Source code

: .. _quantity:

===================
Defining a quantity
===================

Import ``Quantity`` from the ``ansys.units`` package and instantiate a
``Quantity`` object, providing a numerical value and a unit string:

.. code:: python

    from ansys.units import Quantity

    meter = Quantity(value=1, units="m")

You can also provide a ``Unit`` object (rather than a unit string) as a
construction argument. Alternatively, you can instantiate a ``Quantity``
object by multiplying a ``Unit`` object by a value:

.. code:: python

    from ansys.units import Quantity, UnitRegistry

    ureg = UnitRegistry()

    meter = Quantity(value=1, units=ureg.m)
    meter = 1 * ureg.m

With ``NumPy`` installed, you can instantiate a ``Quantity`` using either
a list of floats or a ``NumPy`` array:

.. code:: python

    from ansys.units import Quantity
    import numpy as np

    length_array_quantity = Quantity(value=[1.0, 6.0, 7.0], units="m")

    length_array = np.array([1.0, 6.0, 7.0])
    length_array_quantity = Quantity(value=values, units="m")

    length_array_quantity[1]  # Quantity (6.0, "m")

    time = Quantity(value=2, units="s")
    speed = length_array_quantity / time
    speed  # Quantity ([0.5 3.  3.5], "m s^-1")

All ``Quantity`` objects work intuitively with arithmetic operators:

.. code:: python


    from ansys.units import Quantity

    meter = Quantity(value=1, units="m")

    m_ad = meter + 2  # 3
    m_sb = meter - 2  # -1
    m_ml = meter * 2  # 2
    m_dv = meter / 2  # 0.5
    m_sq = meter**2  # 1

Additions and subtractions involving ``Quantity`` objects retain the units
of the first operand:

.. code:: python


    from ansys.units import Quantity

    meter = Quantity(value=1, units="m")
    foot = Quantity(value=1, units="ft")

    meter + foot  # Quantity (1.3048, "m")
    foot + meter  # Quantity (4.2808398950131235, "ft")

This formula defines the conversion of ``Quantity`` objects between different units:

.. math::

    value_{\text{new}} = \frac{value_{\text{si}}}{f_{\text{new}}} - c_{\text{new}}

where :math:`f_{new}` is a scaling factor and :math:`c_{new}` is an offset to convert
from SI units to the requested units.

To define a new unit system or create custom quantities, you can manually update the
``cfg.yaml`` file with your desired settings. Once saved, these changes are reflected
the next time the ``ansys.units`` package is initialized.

* * * * *

Work to be completed: Of the entries above, how many lines hold the word "speed"? Give back only that number.

Solution: 2